Every Embed Will Cost You
Germany’s GEMA—the collecting society that manages music performance and reproduction rights, the organization whose name appears in the block screen every time you try to watch a music video from outside the country—has decided that embedding a YouTube video on a blog should cost money. Not making the video. Not hosting it. Embedding it. The act of dropping a link into a post and having a video appear on your page: taxable, billable, a new revenue stream.
The logic, such as it is: after failing to extract a satisfying sum from YouTube directly, GEMA pivoted to extracting it from everyone who links to YouTube. Every blogger, every hobbyist with a WordPress site, every person who dropped a music video into a post years ago and forgot about it—now potentially liable. A prominent German tech blogger summarized the policy process with appropriate exhaustion: experts were invited to hearings, experts arrived, experts were comprehensively ignored.

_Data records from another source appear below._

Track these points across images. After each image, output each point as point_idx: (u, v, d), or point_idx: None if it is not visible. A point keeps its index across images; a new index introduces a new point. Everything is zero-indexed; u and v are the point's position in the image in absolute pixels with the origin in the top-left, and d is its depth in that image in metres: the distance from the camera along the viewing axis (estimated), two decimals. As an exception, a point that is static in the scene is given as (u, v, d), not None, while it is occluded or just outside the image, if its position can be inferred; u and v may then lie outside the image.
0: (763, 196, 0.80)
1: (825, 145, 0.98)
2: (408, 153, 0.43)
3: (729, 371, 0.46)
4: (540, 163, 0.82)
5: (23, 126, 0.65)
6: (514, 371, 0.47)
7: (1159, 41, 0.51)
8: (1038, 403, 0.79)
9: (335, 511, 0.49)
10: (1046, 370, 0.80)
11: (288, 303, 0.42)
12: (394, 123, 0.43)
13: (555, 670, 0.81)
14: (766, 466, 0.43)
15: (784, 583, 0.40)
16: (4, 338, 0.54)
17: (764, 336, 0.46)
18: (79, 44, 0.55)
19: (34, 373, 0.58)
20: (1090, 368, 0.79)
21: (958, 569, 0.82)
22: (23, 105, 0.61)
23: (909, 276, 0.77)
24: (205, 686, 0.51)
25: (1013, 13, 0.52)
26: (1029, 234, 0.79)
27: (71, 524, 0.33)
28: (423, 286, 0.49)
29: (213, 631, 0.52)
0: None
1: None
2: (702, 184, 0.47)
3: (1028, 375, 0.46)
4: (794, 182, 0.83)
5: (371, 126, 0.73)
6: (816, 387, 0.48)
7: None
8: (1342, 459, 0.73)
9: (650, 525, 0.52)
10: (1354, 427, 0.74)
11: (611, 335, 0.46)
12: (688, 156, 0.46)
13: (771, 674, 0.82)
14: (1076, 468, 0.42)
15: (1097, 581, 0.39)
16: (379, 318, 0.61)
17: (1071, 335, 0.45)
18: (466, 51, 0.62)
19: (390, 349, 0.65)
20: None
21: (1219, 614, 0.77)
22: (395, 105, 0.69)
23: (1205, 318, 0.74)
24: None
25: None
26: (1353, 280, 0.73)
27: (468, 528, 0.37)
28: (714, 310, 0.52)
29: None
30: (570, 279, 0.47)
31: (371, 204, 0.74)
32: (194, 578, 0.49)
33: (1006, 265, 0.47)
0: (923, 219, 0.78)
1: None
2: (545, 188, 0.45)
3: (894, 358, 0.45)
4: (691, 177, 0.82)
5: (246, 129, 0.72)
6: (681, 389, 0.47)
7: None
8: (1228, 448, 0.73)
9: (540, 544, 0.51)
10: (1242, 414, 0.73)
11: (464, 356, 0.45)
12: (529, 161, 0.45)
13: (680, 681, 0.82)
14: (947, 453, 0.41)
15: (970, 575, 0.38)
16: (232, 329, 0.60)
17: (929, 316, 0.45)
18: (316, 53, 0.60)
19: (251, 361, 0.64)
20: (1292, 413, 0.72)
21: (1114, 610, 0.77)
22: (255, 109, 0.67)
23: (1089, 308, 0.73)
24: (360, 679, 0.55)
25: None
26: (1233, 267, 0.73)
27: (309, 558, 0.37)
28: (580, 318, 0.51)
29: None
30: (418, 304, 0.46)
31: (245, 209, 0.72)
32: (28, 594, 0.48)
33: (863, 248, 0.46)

He recalled being greeted at a parliamentary hearing with the observation that it was nice to see the experts back, given that they’d been completely ignored the last several times too. The legislation proceeds anyway.
What’s remarkable isn’t the greed—collecting societies are almost structurally required to be greedy—but the specific texture of the logic. A hyperlink, a pointer to content that lives on someone else’s server, constitutes a form of reproduction that requires a license. You didn’t record it, host it, or profit from it. You pointed at it. Pay up. Welcome to the German internet, where every day delivers its own fresh absurdity and the people responsible for it face no consequences whatsoever.